Show that when $\rho$ is smooth as above, we always have $\tau(z) = \frac{1}{2}$ for all $z\in \partial \Omega$.
Furthermore, if $\partial \Omega$ is piece-wise smooth, then $\tau(z)$ is defined on $\partial \Omega$ and not zero.
I read this result in the book "The Bochner--Martinelli Intergral and It's application" but I don't understand why this fact is trivial - as the author said.
This has northing to do with complex analysis because there is nothing about a holomorphic function anywhere. So it must be a fact just about embedded submanifolds of $\mathbb{R}^{n}$.
Intuitively, as $\epsilon \to 0$, the surface cutting the ball approaches its tangent plane.

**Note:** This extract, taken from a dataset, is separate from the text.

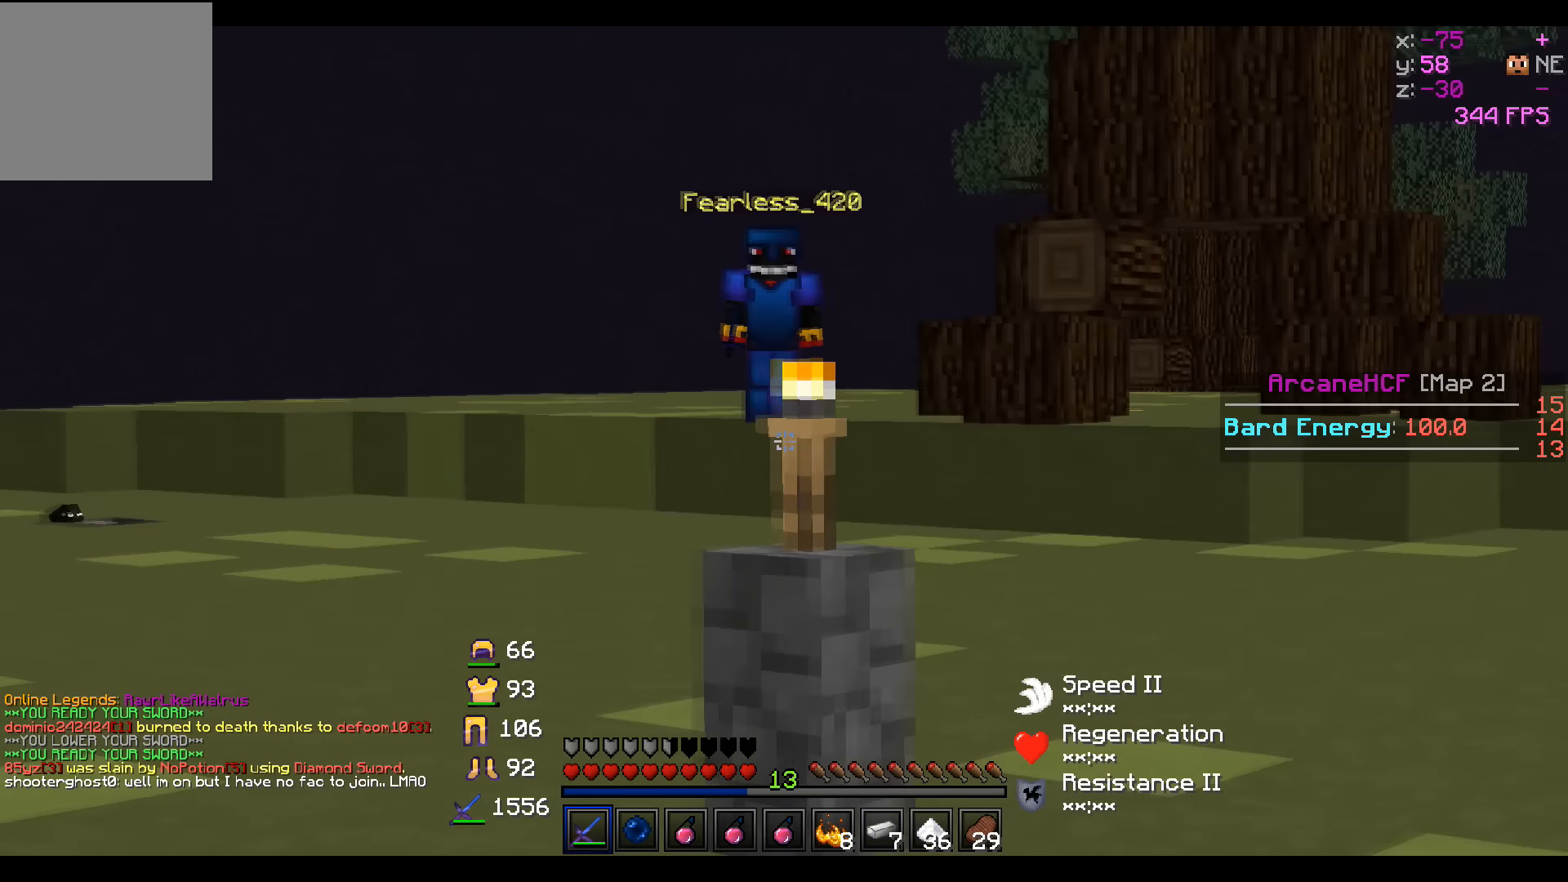
{"keys": ["d"], "events": []}
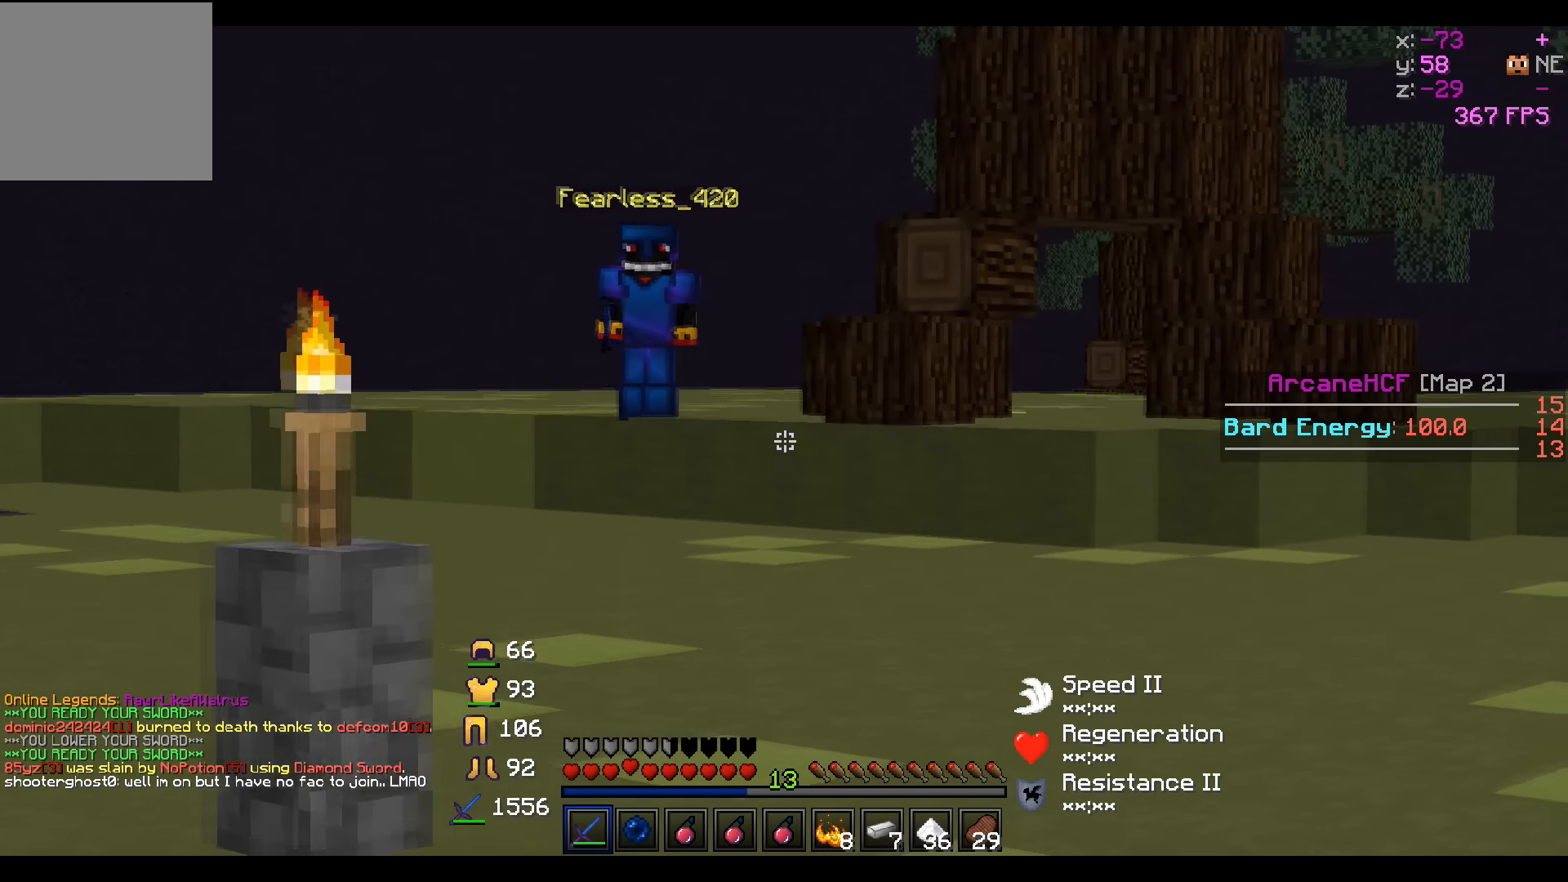
{"keys": ["d"], "events": []}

The tangent plane obviously cuts the ball in half.
So what is left it to use estimate the difference between the two volumes, for which I would imagine Taylor's theorem would come in handy (actually just the definition of the derivative I think).
Try this and if you get stuck I will see about adding more details.